Bu üç tarihçimizin, bu performanslarından sonra anladım ki ben, Seniha Alp hocamı bu kadar sene boşuna sorumlu tutmuşum. Seniha Hanım’dan özür diliyor, kendisine Allah’tan rahmet diliyorum. Demek ki tarihçiler, tarihi bir kenara bırakıp köşe yazarlığına, kanaat önderliğine soyununca bu iş olmuyor. Benim sevmediğim tarihçiler değil; tarihçi kimliği arkasında başka işler başarmaya çalışanlar. ‘Tarihin Babası’ Herodot’un, bir diğer lakabı da "Yalanların Babası" idi. Mademki bu üç tarihçimiz, günümüzün Türkiye’sinde bu kadar söz sahibi olmak istiyor, günlük politika onlar için tarihin tozlu ve belki de sıkıcı buldukları sayfalarından daha önemli, üçüne de derin tarih bilgilerini de kullanabilecekleri, çok güncel ve de günümüz politikasına katkı sağlayabilecek önerilerim var:

Halil Berktay’dan: ‘Mao döneminin ‘homoseksüellik küflenmiş kapitalist düzenin’ sonucudur tezinin günümüzdeki geçerliliği’ üzerine bir araştırma.

Murat Bardakçı’dan: ‘Osmanlı’dan günümüze eşcinselliğini saklayıp acılar içerisinde yaşamış entelektüel ve kanaat önderlerinin günümüzdeki tartışmalara katkısı’ üzerine bir araştırma.

İlber Ortaylı’dan: ‘Topkapı Sarayı’ndan gelmiş geçmiş eşcinseller ve Hadım Ağalığı Müessesesi’ üzerine bir araştırma, rica ediyorum…

Tarihçiler, tarihçiler! Ve de edebiyatçılar ve diğer entelektüeller, bu topraklarda Kürtler’den, solculardan sonra en çok katledilen, en fazla ‘faili meçhul’ listelerine girenler, eşcinseller ve transseksüellerken sizler utanmıyor musunuz? Ülkenin en önemli sorunu Murat Belge’nin bir İstanbul turu sırasında anlattığı, kendisinin de inanmadığını söylediği; Esma Sultan’ın çapkınlık hikâyeleri hakkındaki efsaneler mi? Yoksa İlber Ortaylı’nın genizden genizden gelen sesiyle söylediğini duyar gibi olduğum ‘Galiba cenaze törenlerinde nasıl davranılacağını bilmediğimiz bir kere daha anlaşıldı’ etik(!) dersi mi, en ihtiyacımız olan?

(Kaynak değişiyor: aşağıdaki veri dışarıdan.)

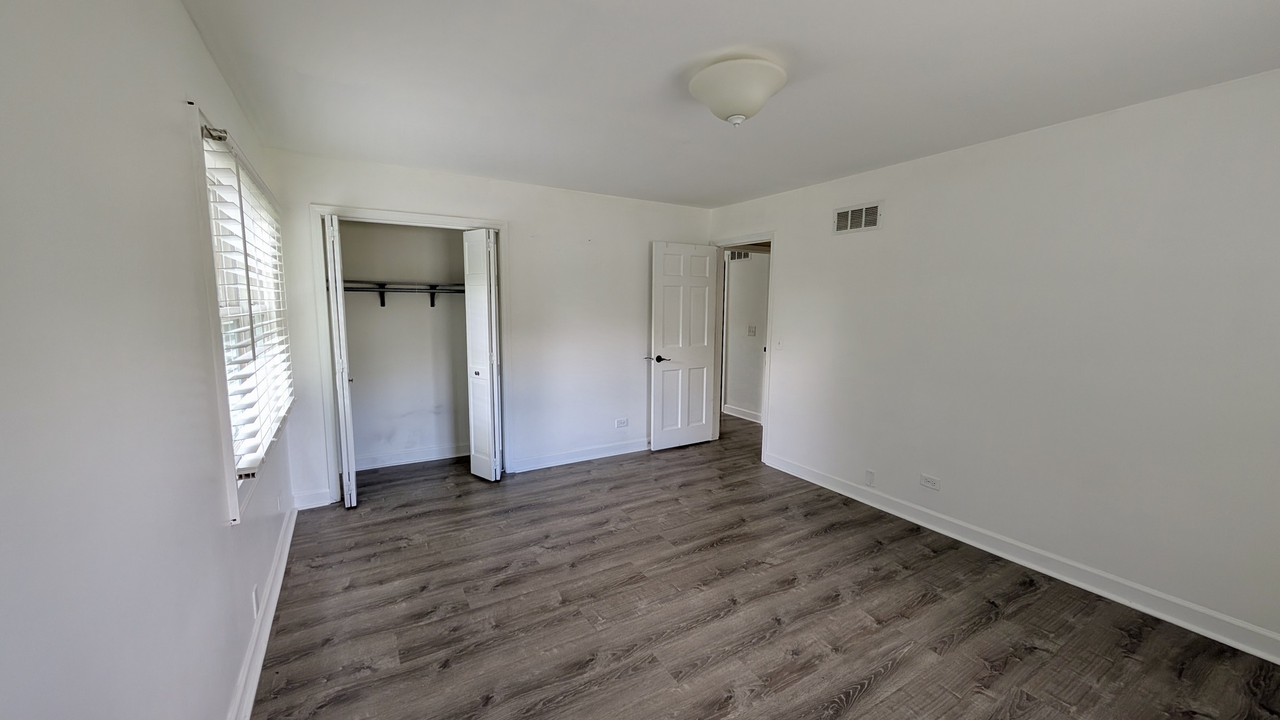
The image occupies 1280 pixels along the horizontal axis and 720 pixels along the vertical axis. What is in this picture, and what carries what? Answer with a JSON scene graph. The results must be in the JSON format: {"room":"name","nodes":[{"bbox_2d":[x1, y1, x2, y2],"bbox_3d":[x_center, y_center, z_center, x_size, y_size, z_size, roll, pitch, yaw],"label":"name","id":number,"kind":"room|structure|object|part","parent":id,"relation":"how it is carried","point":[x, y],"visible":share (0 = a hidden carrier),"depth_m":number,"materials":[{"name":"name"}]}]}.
{"room":"bedroom","nodes":[
{"label":"bedroom","id":0,"kind":"room"},
{"bbox_2d":[0,0,297,719],"bbox_3d":[-1.355,0.098,1.227,0.136,2.434,4.697,-3,8,-30],"label":"left wall","id":1,"kind":"structure","parent":0,"point":[179,12],"depth_m":0.95,"materials":[{"name":"white paint"}]},
{"bbox_2d":[189,100,293,522],"bbox_3d":[-1.903,-0.188,2.137,0.153,1.475,1.558,-3,8,-30],"label":"window","id":2,"kind":"structure","parent":1,"relation":"in","point":[230,499],"depth_m":1.72,"materials":[{"name":"white"}]},
{"bbox_2d":[201,120,294,474],"bbox_3d":[-1.808,-0.252,2.148,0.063,1.281,1.410,-3,8,-30],"label":"window blind","id":3,"kind":"object","parent":2,"relation":"attached to","point":[227,159],"visible":0.76,"depth_m":1.84,"materials":[{"name":"white plastic"}]},
{"bbox_2d":[250,583,260,617],"bbox_3d":[-1.606,1.000,1.853,0.009,0.118,0.070,-3,8,-30],"label":"wall socket","id":4,"kind":"object","parent":1,"relation":"attached to","point":[255,604],"visible":0.98,"depth_m":1.83,"materials":[{"name":"white plastic"}]},
{"bbox_2d":[220,501,299,719],"bbox_3d":[-1.268,1.238,1.314,0.021,0.107,4.345,-3,8,-30],"label":"left baseboard","id":5,"kind":"structure","parent":1,"relation":"attached to","point":[281,577],"depth_m":1.88,"materials":[{"name":"white paint"}]},
{"bbox_2d":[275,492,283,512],"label":"wall socket","id":6,"kind":"object","parent":1,"relation":"attached to","point":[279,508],"visible":0.98,"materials":[{"name":"white plastic"}]},
{"bbox_2d":[337,220,472,468],"bbox_3d":[-1.944,-0.239,3.797,1.734,2.417,0.748,-3,8,-30],"label":"closet wall","id":7,"kind":"structure","parent":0,"point":[387,316],"depth_m":4.02,"materials":[{"name":"white paint"}]},
{"bbox_2d":[336,280,467,306],"bbox_3d":[-2.013,-0.569,3.817,1.631,0.215,0.331,-3,8,-30],"label":"closet shelf","id":8,"kind":"object","parent":7,"relation":"attached to","point":[431,289],"visible":0.54,"depth_m":3.77,"materials":[{"name":"metal"}]},
{"bbox_2d":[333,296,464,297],"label":"closet rod","id":9,"kind":"object","parent":8,"relation":"attached to","point":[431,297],"visible":0.55,"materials":[{"name":"metal"}]},
{"bbox_2d":[352,443,471,470],"bbox_3d":[-2.063,0.884,4.085,1.509,0.099,0.022,-3,8,-30],"label":"closet baseboard","id":10,"kind":"structure","parent":7,"relation":"attached to","point":[420,458],"depth_m":4.06,"materials":[{"name":"white paint"}]},
{"bbox_2d":[258,147,711,510],"bbox_3d":[-0.860,-0.256,3.947,3.699,2.448,0.124,-3,8,-30],"label":"back wall","id":11,"kind":"structure","parent":0,"point":[397,195],"depth_m":3.86,"materials":[{"name":"white paint"}]},
{"bbox_2d":[292,488,332,510],"bbox_3d":[-2.348,0.996,3.161,0.227,0.109,0.019,-3,8,-30],"label":"baseboard","id":12,"kind":"structure","parent":11,"relation":"attached to","point":[311,499],"depth_m":3.16,"materials":[{"name":"white paint"}]},
{"bbox_2d":[312,205,513,502],"bbox_3d":[-1.745,-0.043,3.556,1.398,2.100,0.145,-3,8,-30],"label":"closet door frame","id":13,"kind":"structure","parent":11,"relation":"attached to","point":[501,227],"depth_m":3.29,"materials":[{"name":"white paint"}]},
{"bbox_2d":[324,211,357,507],"bbox_3d":[-2.117,0.022,3.160,0.088,2.013,0.410,-3,8,-30],"label":"left bifold door","id":14,"kind":"structure","parent":13,"relation":"attached to","point":[348,499],"depth_m":3.00,"materials":[{"name":"white paint"}]},
{"bbox_2d":[462,228,502,482],"bbox_3d":[-1.277,-0.018,3.625,0.160,2.001,0.368,-3,8,-30],"label":"right bifold door","id":15,"kind":"structure","parent":13,"relation":"attached to","point":[466,236],"depth_m":3.56,"materials":[{"name":"white paint"}]},
{"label":"knob","id":16,"kind":"part","parent":15,"relation":"part of","materials":[{"name":"metal"}]},
{"bbox_2d":[507,438,649,472],"bbox_3d":[-0.247,0.871,4.355,2.056,0.108,0.020,-3,8,-30],"label":"back baseboard","id":17,"kind":"structure","parent":11,"relation":"attached to","point":[600,455],"depth_m":4.14,"materials":[{"name":"white paint"}]},
{"bbox_2d":[615,417,629,427],"bbox_3d":[-0.182,0.614,4.329,0.122,0.080,0.009,-3,8,-30],"label":"wall socket","id":18,"kind":"object","parent":11,"relation":"attached to","point":[623,421],"visible":0.99,"depth_m":4.33,"materials":[{"name":"white plastic"}]},
{"bbox_2d":[176,0,1279,207],"bbox_3d":[0.324,-1.296,2.234,4.099,0.107,5.411,-3,8,-30],"label":"ceiling","id":19,"kind":"structure","parent":0,"point":[749,31],"depth_m":1.87,"materials":[{"name":"white paint"}]},
{"bbox_2d":[688,57,788,124],"bbox_3d":[0.411,-1.119,1.921,0.408,0.208,0.409,-3,8,-30],"label":"ceiling light","id":20,"kind":"object","parent":19,"relation":"attached to","point":[744,99],"visible":0.99,"depth_m":1.80,"materials":[{"name":"white glass"}]},
{"bbox_2d":[722,250,769,420],"bbox_3d":[1.620,-0.390,5.303,0.122,2.415,3.949,-3,8,-30],"label":"hallway wall","id":21,"kind":"structure","parent":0,"point":[758,364],"depth_m":5.68,"materials":[{"name":"white paint"}]},
{"bbox_2d":[726,250,751,260],"bbox_3d":[1.245,-1.376,5.659,0.013,0.188,0.370,-3,8,-30],"label":"hallway vent","id":22,"kind":"object","parent":21,"relation":"attached to","point":[735,255],"visible":0.54,"depth_m":5.66,"materials":[{"name":"metal"}]},
{"bbox_2d":[722,403,762,422],"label":"hallway baseboard","id":23,"kind":"structure","parent":21,"relation":"attached to","point":[741,412],"depth_m":5.79,"materials":[{"name":"white paint"}]},
{"bbox_2d":[746,324,756,335],"bbox_3d":[1.382,-0.365,5.522,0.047,0.135,0.117,-3,8,-30],"label":"light switch","id":24,"kind":"object","parent":21,"relation":"attached to","point":[751,330],"visible":0.97,"depth_m":5.52,"materials":[{"name":"white plastic"}]},
{"bbox_2d":[250,413,1279,719],"bbox_3d":[0.451,1.151,3.080,4.932,0.099,6.265,-3,8,-30],"label":"floor","id":25,"kind":"structure","parent":0,"point":[855,700],"depth_m":2.11,"materials":[{"name":"brown"}]},
{"bbox_2d":[708,62,1279,661],"bbox_3d":[1.952,-0.103,2.999,0.129,2.448,4.748,-3,8,-30],"label":"right wall","id":26,"kind":"structure","parent":0,"point":[793,229],"depth_m":2.34,"materials":[{"name":"white paint"}]},
{"bbox_2d":[709,232,776,462],"bbox_3d":[1.045,-0.132,4.504,0.154,2.094,0.939,-3,8,-30],"label":"door frame","id":27,"kind":"structure","parent":26,"relation":"attached to","point":[769,339],"depth_m":4.31,"materials":[{"name":"white paint"}]},
{"bbox_2d":[648,240,717,450],"bbox_3d":[0.456,-0.130,4.495,0.742,2.044,0.155,-3,8,-30],"label":"door","id":28,"kind":"structure","parent":27,"relation":"attached to","point":[667,339],"depth_m":4.46,"materials":[{"name":"white paint"}]},
{"bbox_3d":[0.169,-0.013,4.343,0.175,0.068,0.166,-3,8,-30],"label":"lever handle","id":29,"kind":"part","parent":28,"relation":"part of","materials":[{"name":"black metal"}]},
{"bbox_2d":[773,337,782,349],"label":"light switch","id":30,"kind":"object","parent":26,"relation":"attached to","point":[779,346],"visible":0.99,"depth_m":3.95,"materials":[{"name":"white plastic"}]},
{"bbox_2d":[832,200,882,234],"bbox_3d":[1.592,-1.044,3.279,0.012,0.195,0.385,-3,8,-30],"label":"air vent","id":31,"kind":"object","parent":26,"relation":"attached to","point":[841,225],"visible":0.99,"depth_m":3.27,"materials":[{"name":"white metal"}]},
{"bbox_2d":[864,468,875,485],"bbox_3d":[1.692,0.868,3.285,0.009,0.114,0.068,-3,8,-30],"label":"wall plate","id":32,"kind":"object","parent":26,"relation":"attached to","point":[869,474],"visible":0.98,"depth_m":3.28,"materials":[{"name":"white plastic"}]},
{"bbox_2d":[919,473,940,490],"bbox_3d":[1.919,0.809,2.945,0.009,0.076,0.118,-3,8,-30],"label":"wall socket","id":33,"kind":"object","parent":26,"relation":"attached to","point":[927,479],"visible":0.98,"depth_m":2.94,"materials":[{"name":"white plastic"}]},
{"bbox_2d":[765,453,1279,666],"bbox_3d":[2.113,1.103,2.729,0.019,0.109,3.638,-3,8,-30],"label":"right baseboard","id":34,"kind":"structure","parent":26,"relation":"attached to","point":[1230,643],"depth_m":2.39,"materials":[{"name":"white paint"}]}
]}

Sizler sustukça, birçok insanımızın yaşama hakkı gibi en önemli ve ana insan hakkı, devamlı ihlal edilirken, sizler bundan hiç bahsetmeyerek gündem çarpıtmaya devam ettiğiniz müddetçe, bu benim güzel ve sahipsiz ülkem karanlık bir yer olmaya devam edecek.